To redirect stderr to stdout for file output:
echo > myfile 2>&1
To redirect stderr to stdout for a pipe:
echo 2>&1 | less
My assumption was that I could just do:
echo | less 2>&1
and it would work, but it doesn't. Why not?
A pipeline is a |-delimited list of commands. Any redirections you specify apply to the constituent commands (simple or compound), but not to the pipeline as a whole. Each pipe chains one command's stdout to the stdin of the next by implicitly applying a redirect to each subshell before any redirects associated with a command are evaluated.
cmd 2>&1 | less
First stdout of the first subshell is redirected to the pipe from which less is reading. Next, the 2>&1 redirect is applied to the first command. Redirecting stderr to stdout works because stdout is already pointing at the pipe.
cmd | less 2>&1
Here, the redirect applies to less. Less's stdout and stderr both presumably started out pointed at the terminal, so 2>&1 in this case has no effect.

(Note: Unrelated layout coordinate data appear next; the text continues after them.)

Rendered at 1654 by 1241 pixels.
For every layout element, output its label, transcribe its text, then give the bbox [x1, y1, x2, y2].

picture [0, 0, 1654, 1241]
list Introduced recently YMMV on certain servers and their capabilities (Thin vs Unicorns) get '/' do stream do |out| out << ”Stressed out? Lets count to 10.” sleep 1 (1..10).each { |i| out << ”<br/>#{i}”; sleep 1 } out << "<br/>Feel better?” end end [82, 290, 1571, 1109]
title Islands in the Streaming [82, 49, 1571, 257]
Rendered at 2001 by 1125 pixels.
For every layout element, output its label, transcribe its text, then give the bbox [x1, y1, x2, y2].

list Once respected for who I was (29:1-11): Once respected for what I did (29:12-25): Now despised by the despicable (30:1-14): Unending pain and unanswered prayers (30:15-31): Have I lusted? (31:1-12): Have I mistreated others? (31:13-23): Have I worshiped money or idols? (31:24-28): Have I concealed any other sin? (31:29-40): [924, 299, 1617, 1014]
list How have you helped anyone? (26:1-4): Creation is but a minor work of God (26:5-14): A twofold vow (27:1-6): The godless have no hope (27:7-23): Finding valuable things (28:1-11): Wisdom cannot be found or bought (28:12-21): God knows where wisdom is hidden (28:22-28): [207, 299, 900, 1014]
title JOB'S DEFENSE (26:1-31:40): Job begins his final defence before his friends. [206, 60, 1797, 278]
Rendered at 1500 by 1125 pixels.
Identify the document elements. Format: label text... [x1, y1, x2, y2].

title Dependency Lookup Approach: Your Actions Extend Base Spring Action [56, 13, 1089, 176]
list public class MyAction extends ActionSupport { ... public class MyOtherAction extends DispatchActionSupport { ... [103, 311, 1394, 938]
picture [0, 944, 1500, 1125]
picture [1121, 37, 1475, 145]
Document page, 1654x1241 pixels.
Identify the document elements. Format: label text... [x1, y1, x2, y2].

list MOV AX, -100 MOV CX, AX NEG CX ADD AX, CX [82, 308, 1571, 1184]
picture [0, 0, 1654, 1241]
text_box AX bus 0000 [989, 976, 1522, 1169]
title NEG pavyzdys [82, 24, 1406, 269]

If you want a redirect to apply to an entire pipeline, to group multiple commands as part of a pipeline, or to nest pipelines, then use a command group (or any other compound command):
{ { cmd1 >&3; cmd2; } 2>&1 | cmd3; } 3>&2
Might be a typical example. The end result is: cmd1 and cmd2's stderr -> cmd3; cmd2's stdout -> cmd3; and cmd1 and cmd3's stderr, and cmd3's stdout -> the terminal.
If you use the Bash-specific |& pipe, things get stranger, because each of the pipeline's stdout redirects still occur first, but the stderr redirect actually comes last. So for example:
f() { echo out; echo err >&2; }; f >/dev/null |& cat
Now, counterintuitively, all output is hidden. First stdout of f goes to the pipe, next stdout of f is redirected to /dev/null, and finally, stderr is redirected to stdout (/dev/null still).
I recommend never using |& in Bash -- it's used here for demonstration.